In block_user_reduce, you need to concatenate your new embedding with the existing ones before the linear projection:

def block_user_reduce(
    user_hashes: jnp.ndarray,
    user_embeddings: jnp.ndarray,
    language_embeddings: jnp.ndarray, # Add parameter
    num_user_hashes: int,
    num_language_hashes: int,         # Add parameter
    emb_size: int,
    # ...
):
    B = user_embeddings.shape[0]
    D = emb_size

    # Concatenate the new embeddings along the feature dimension
    # Original shape: [B, 1, (num_user_hashes + num_language_hashes) * D]
    combined = jnp.concatenate([
        user_embeddings.reshape((B, 1, num_user_hashes * D)),
        language_embeddings.reshape((B, 1, num_language_hashes * D))
    ], axis=-1)

    # The projection matrix will automatically scale to the new combined size
    embed_init = hk.initializers.VarianceScaling(embed_init_scale, mode="fan_out")
    proj_mat_1 = hk.get_parameter(
        "proj_mat_1",
        [combined.shape[-1], D],
        init=embed_init
    )

    user_embedding = jnp.dot(combined.astype(proj_mat_1.dtype), proj_mat_1)
    # ...

4. Update the Model Call Site

Finally, ensure the Phoenix model (or the PhoenixRetrievalModel in phoenix/recsys_retrieval_model.py) passes the new embedding fields into the reduction functions.

If you are modifying the retrieval pipeline, update the User Tower logic to include your new feature:

# Inside PhoenixRetrievalModel
user_emb, user_mask = block_user_reduce(
    user_hashes=batch.user_hashes,
    user_embeddings=embeddings.user_embeddings,
    language_embeddings=embeddings.language_embeddings, # Pass the new field
    num_user_hashes=self.config.hash_config.num_user_hashes,
    num_language_hashes=self.config.hash_config.num_language_hashes,
    emb_size=self.config.emb_size,
)

5. Verify with a Test Case

After adding a custom embedding, run the existing test suite to ensure the shapes and projections are still valid.

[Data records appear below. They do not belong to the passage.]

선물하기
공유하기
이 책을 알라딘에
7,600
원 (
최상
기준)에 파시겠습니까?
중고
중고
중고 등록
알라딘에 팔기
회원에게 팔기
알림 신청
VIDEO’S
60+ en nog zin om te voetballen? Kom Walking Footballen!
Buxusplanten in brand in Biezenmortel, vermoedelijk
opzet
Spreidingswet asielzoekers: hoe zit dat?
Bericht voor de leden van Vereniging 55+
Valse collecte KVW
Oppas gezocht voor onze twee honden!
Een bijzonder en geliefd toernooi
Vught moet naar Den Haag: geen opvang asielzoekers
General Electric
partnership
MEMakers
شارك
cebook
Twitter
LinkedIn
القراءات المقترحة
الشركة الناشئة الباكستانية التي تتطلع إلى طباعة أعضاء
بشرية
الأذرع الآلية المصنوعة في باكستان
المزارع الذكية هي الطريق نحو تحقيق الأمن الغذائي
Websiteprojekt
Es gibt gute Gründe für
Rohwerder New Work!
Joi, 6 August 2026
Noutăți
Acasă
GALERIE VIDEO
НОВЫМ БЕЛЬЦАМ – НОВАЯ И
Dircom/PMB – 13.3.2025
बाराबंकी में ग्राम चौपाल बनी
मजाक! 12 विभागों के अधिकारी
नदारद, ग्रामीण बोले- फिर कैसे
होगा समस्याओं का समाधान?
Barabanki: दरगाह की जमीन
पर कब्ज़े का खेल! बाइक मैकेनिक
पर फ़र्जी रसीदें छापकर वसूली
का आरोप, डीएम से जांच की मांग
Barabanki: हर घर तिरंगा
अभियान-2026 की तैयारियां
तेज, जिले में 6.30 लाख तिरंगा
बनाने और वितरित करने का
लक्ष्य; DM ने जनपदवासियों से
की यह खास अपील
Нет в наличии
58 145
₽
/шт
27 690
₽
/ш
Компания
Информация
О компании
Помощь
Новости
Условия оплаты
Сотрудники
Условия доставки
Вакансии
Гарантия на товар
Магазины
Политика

You can use phoenix/test_recsys_model.py as a template to create a new test:

def test_custom_feature_projection(self):
    # 1. Initialize your new config
    config = HashConfig(num_user_hashes=2, num_language_hashes=1)
    
    # 2. Mock input embeddings [Batch, Num_Hashes, Dimension]
    user_embs = jnp.ones((4, 2, 64))
    lang_embs = jnp.ones((4, 1, 64))
    
    # 3. Call the reduction function
    out, mask = block_user_reduce(
        user_hashes=jnp.ones((4, 2)), 
        user_embeddings=user_embs,
        language_embeddings=lang_embs,
        num_user_hashes=2,
        num_language_hashes=1,
        emb_size=64
    )
    
    # 4. Assert the output is projected back to the model dimension (D=64)
    assert out.shape == (4, 1, 64)

Key Considerations

Initialization Scale: If you add many new features, you may need to adjust the embed_init_scale to prevent activation variance from exploding.
Padding: Remember that by convention, hash 0 is reserved for padding. Ensure your data pipeline respects this so that the user_padding_mask correctly identifies valid users.